[THE PROBLEM]:
Go through the entries below and tally the lines holding "Right"; please reply with the number only.

[DATA SUPPLIED]:

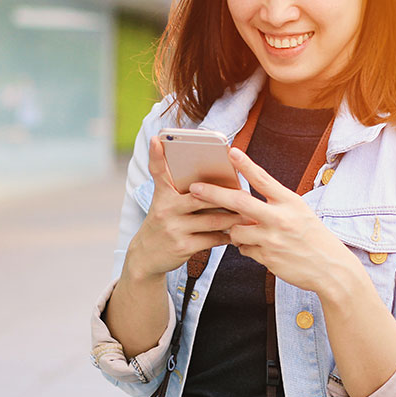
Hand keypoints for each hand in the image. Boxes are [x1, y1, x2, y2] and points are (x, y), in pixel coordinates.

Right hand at [125, 137, 249, 280]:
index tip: (156, 139)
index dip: (156, 155)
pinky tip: (236, 234)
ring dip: (233, 218)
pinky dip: (226, 236)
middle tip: (246, 193)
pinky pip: (212, 239)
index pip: (158, 171)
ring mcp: (174, 228)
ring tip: (249, 215)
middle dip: (225, 196)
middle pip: (201, 196)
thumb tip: (214, 181)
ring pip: (212, 219)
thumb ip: (181, 190)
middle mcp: (166, 209)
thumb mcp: (164, 204)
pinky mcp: (182, 247)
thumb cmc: (163, 224)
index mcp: (162, 195)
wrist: (146, 257)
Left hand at [189, 147, 356, 294]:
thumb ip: (273, 205)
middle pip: (239, 202)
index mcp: (290, 202)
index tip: (230, 151)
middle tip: (194, 188)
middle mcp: (280, 218)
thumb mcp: (299, 213)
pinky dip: (246, 247)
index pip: (264, 179)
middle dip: (213, 194)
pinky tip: (261, 248)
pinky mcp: (267, 257)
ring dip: (234, 230)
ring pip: (236, 230)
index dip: (246, 164)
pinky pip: (243, 249)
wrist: (331, 269)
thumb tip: (242, 204)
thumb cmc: (313, 237)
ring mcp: (272, 239)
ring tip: (249, 232)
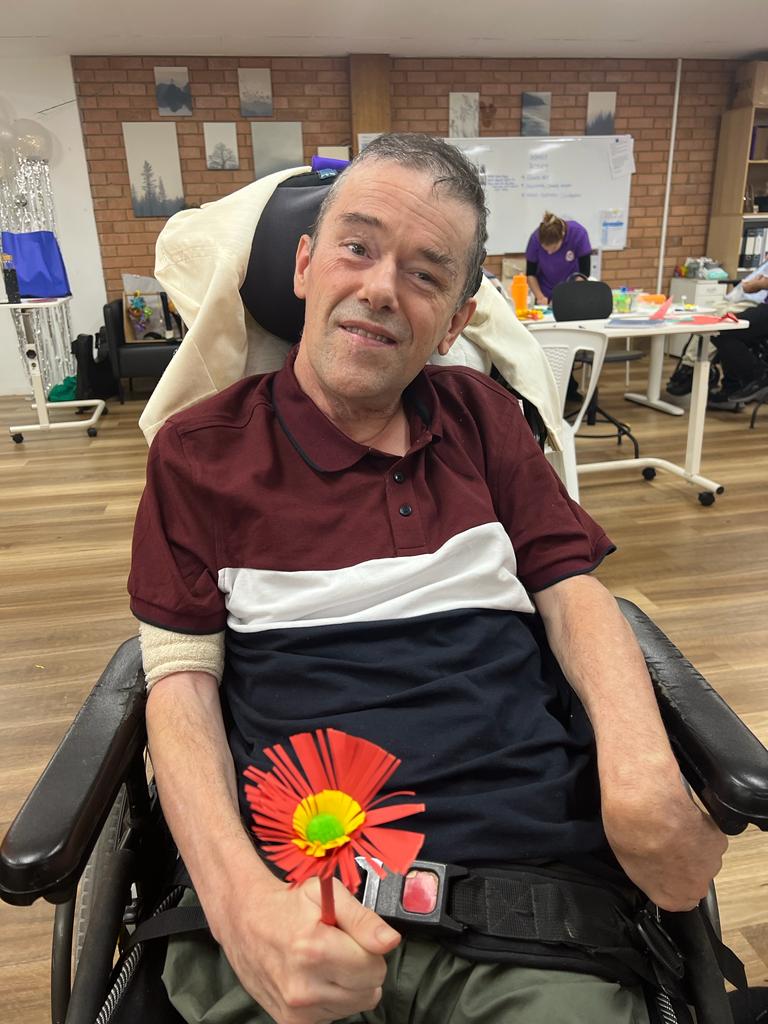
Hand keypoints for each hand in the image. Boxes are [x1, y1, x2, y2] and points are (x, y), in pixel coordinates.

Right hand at [214, 876, 399, 1023]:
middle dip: (363, 967)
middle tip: (341, 947)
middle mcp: (304, 986)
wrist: (246, 923)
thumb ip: (362, 919)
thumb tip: (389, 941)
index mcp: (315, 948)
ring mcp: (297, 1009)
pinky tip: (318, 978)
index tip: (353, 936)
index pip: (374, 966)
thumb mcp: (325, 894)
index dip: (370, 947)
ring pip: (356, 1005)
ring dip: (349, 985)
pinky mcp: (292, 1022)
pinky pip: (337, 1016)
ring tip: (327, 961)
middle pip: (369, 990)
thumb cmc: (288, 906)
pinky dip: (334, 998)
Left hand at [602, 779, 727, 911]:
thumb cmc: (633, 835)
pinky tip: (683, 819)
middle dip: (684, 864)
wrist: (647, 809)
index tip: (664, 868)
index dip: (670, 881)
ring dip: (694, 846)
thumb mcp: (629, 864)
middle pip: (694, 879)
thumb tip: (651, 868)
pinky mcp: (719, 841)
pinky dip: (701, 829)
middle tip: (667, 845)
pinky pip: (711, 838)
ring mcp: (710, 864)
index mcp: (672, 899)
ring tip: (674, 829)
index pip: (678, 900)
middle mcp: (695, 886)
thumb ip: (649, 875)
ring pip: (705, 858)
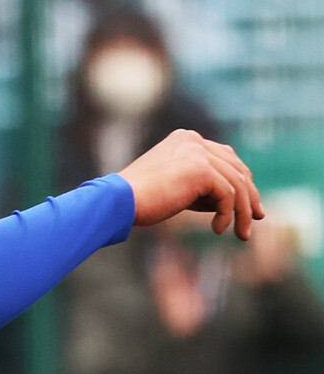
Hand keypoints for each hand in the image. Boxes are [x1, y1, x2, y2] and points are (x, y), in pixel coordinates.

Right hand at [117, 130, 263, 238]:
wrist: (118, 201)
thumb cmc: (140, 199)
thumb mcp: (175, 186)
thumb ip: (202, 186)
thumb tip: (235, 202)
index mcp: (186, 139)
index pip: (226, 158)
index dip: (242, 182)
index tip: (249, 206)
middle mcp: (194, 141)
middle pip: (237, 169)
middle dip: (249, 196)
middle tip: (254, 220)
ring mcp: (198, 152)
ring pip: (237, 184)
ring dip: (242, 212)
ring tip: (241, 234)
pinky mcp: (201, 169)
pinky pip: (228, 195)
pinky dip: (228, 215)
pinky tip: (218, 230)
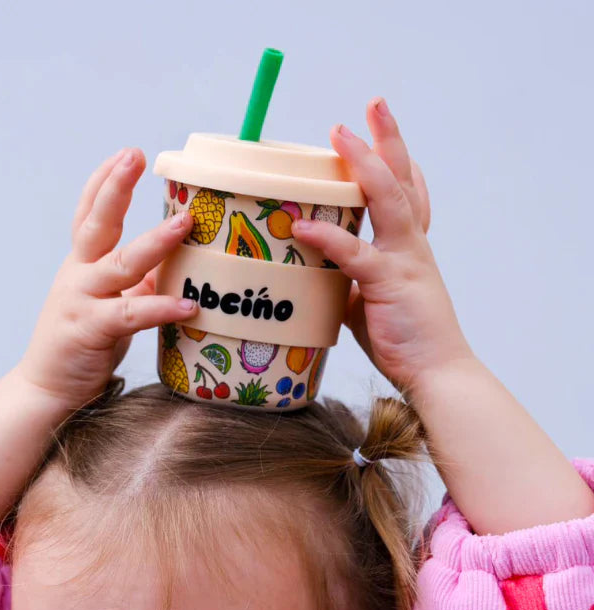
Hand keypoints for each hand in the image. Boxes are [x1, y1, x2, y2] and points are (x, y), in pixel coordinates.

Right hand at [16, 147, 197, 407]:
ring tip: (183, 225)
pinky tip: (188, 306)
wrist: (47, 388)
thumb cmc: (82, 343)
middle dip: (115, 187)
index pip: (88, 214)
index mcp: (80, 265)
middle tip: (134, 155)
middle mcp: (78, 275)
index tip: (125, 154)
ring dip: (154, 242)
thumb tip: (175, 264)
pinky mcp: (92, 330)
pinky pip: (131, 314)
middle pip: (96, 223)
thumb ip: (136, 282)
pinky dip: (161, 308)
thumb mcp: (109, 304)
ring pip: (119, 264)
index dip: (104, 182)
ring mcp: (82, 301)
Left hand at [291, 98, 472, 393]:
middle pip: (403, 179)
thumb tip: (317, 274)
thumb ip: (350, 282)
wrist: (437, 373)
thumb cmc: (406, 342)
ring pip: (387, 197)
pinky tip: (303, 225)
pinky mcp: (390, 283)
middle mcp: (412, 245)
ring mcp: (404, 260)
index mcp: (410, 249)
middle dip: (386, 139)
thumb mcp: (371, 304)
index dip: (395, 161)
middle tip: (371, 105)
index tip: (378, 134)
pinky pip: (355, 252)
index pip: (409, 194)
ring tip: (340, 134)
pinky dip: (327, 236)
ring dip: (363, 162)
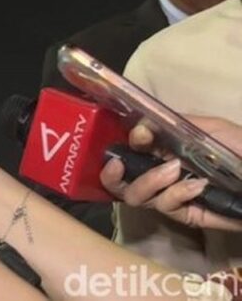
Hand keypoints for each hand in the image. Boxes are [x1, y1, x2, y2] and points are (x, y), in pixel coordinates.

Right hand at [100, 116, 241, 230]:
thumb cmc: (239, 148)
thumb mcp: (209, 128)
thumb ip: (174, 125)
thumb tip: (141, 127)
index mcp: (162, 152)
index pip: (128, 151)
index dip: (124, 145)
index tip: (138, 138)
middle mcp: (160, 175)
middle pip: (120, 183)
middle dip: (112, 176)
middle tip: (118, 166)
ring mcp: (171, 197)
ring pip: (137, 197)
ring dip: (150, 180)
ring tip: (175, 170)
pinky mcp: (186, 216)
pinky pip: (168, 207)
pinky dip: (178, 193)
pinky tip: (198, 186)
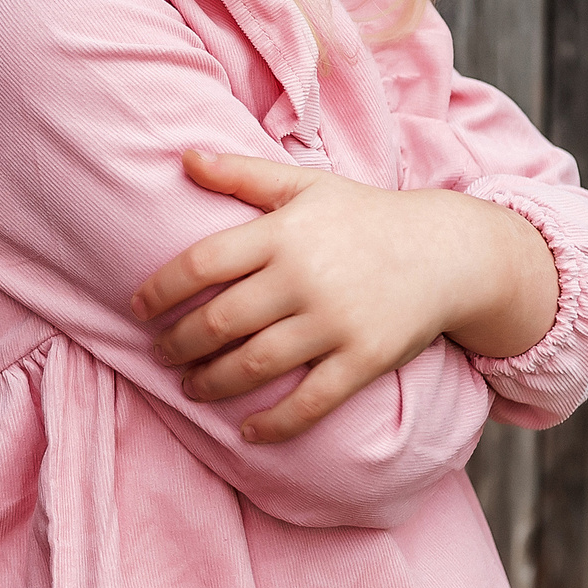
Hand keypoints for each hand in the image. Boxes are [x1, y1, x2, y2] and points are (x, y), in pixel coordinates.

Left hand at [128, 150, 559, 441]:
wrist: (449, 250)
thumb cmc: (364, 216)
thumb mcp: (304, 185)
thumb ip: (241, 174)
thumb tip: (182, 155)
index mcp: (282, 232)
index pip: (201, 264)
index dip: (161, 291)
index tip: (138, 309)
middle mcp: (304, 277)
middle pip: (219, 321)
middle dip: (178, 345)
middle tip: (160, 355)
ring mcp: (335, 321)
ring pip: (254, 364)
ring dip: (211, 383)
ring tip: (190, 388)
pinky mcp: (365, 358)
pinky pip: (311, 401)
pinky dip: (275, 423)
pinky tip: (248, 432)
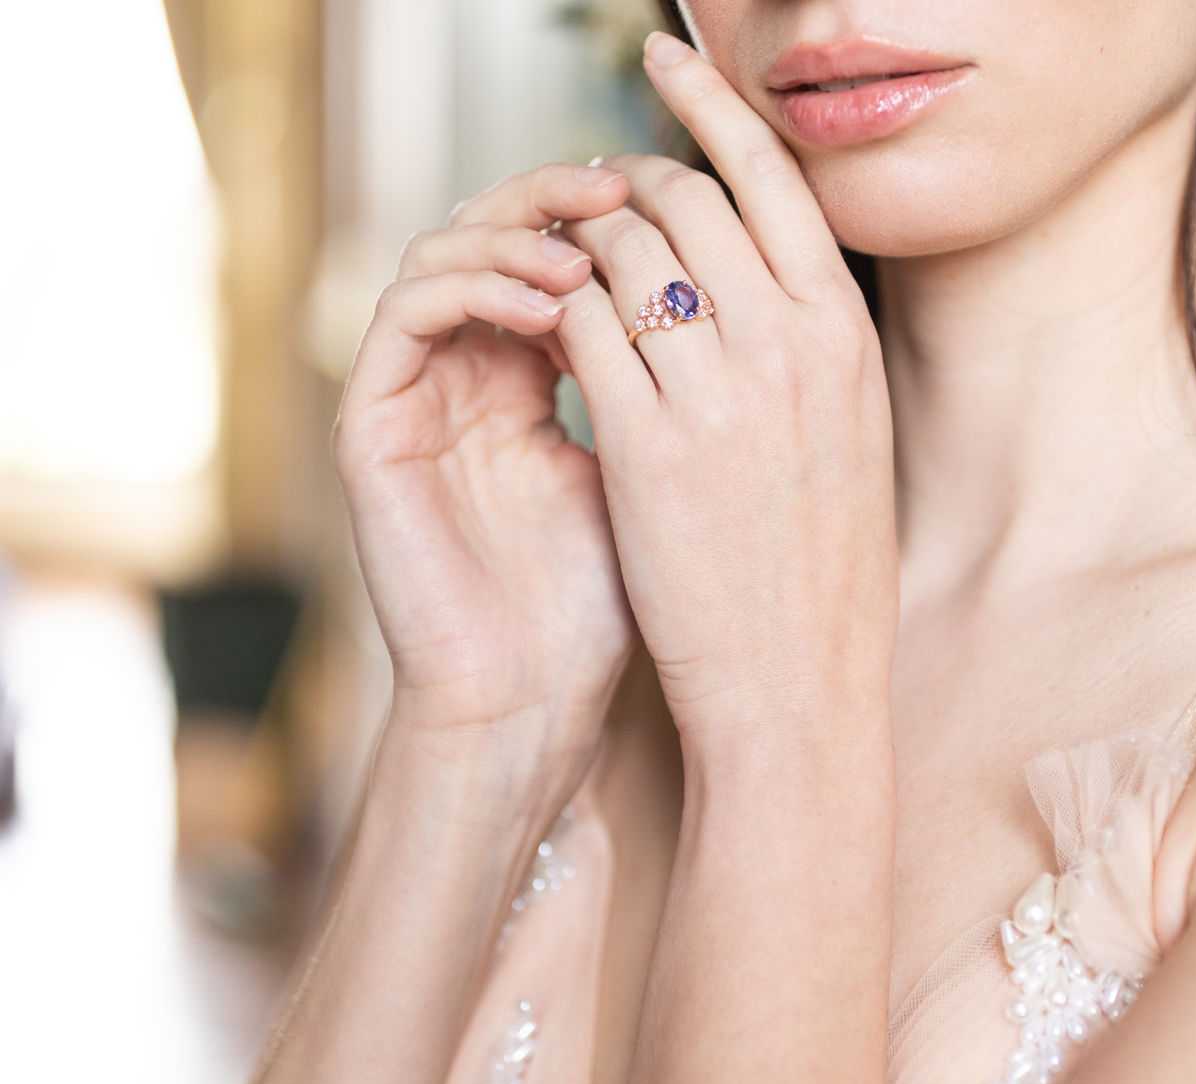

[WRITTEN ANSWER]:
5